- DATA FOR THIS TASK -
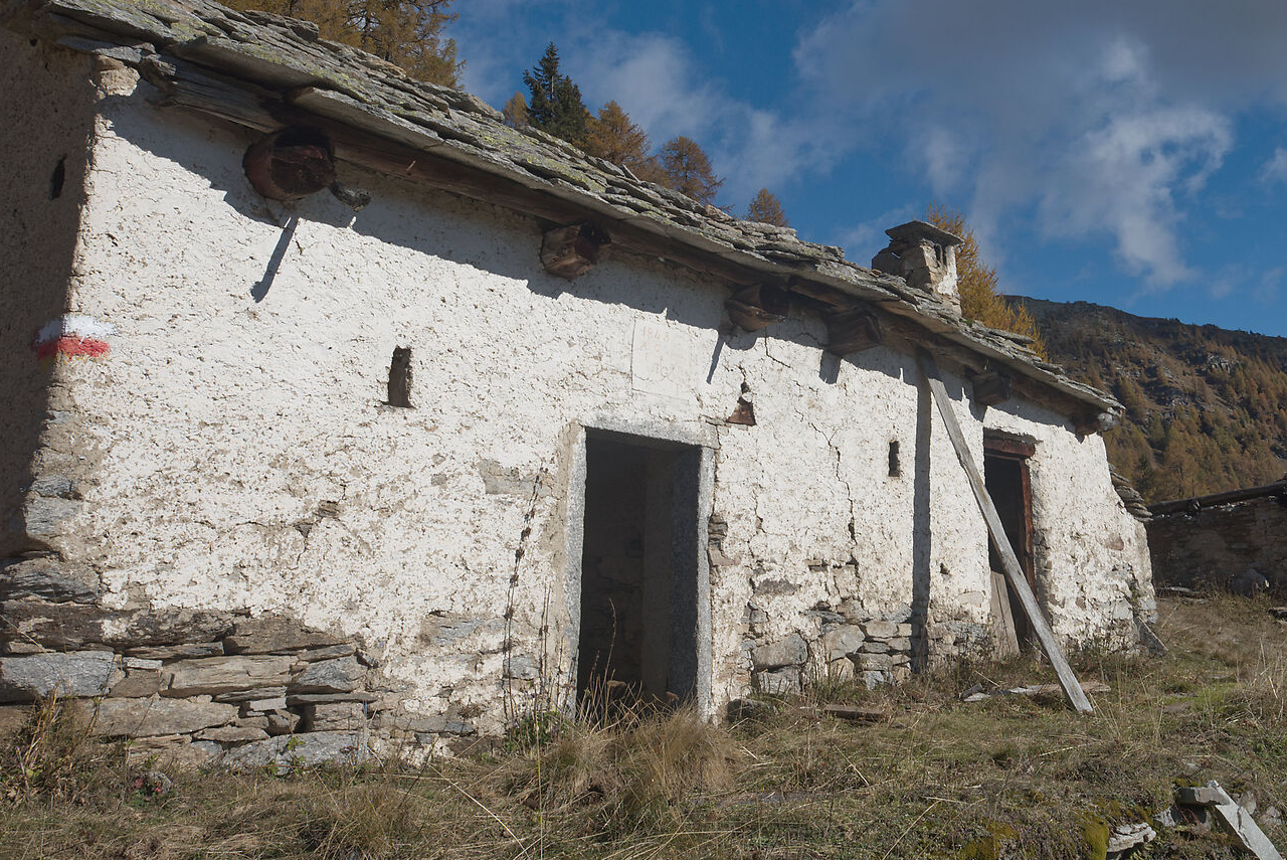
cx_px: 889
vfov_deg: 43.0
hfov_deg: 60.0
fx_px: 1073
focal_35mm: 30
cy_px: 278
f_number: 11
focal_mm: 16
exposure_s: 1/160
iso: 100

--

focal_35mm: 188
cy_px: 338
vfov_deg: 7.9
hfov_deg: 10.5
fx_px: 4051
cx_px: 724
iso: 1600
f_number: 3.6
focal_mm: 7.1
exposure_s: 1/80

- EXERCISE GOAL -
Taking the lines above, repeat exactly those from the line that contains "focal_35mm: 188" through the line that contains "exposure_s: 1/80", and both of those lines as well. Include nothing else.

- ANSWER BOX -
focal_35mm: 188
cy_px: 338
vfov_deg: 7.9
hfov_deg: 10.5
fx_px: 4051
cx_px: 724
iso: 1600
f_number: 3.6
focal_mm: 7.1
exposure_s: 1/80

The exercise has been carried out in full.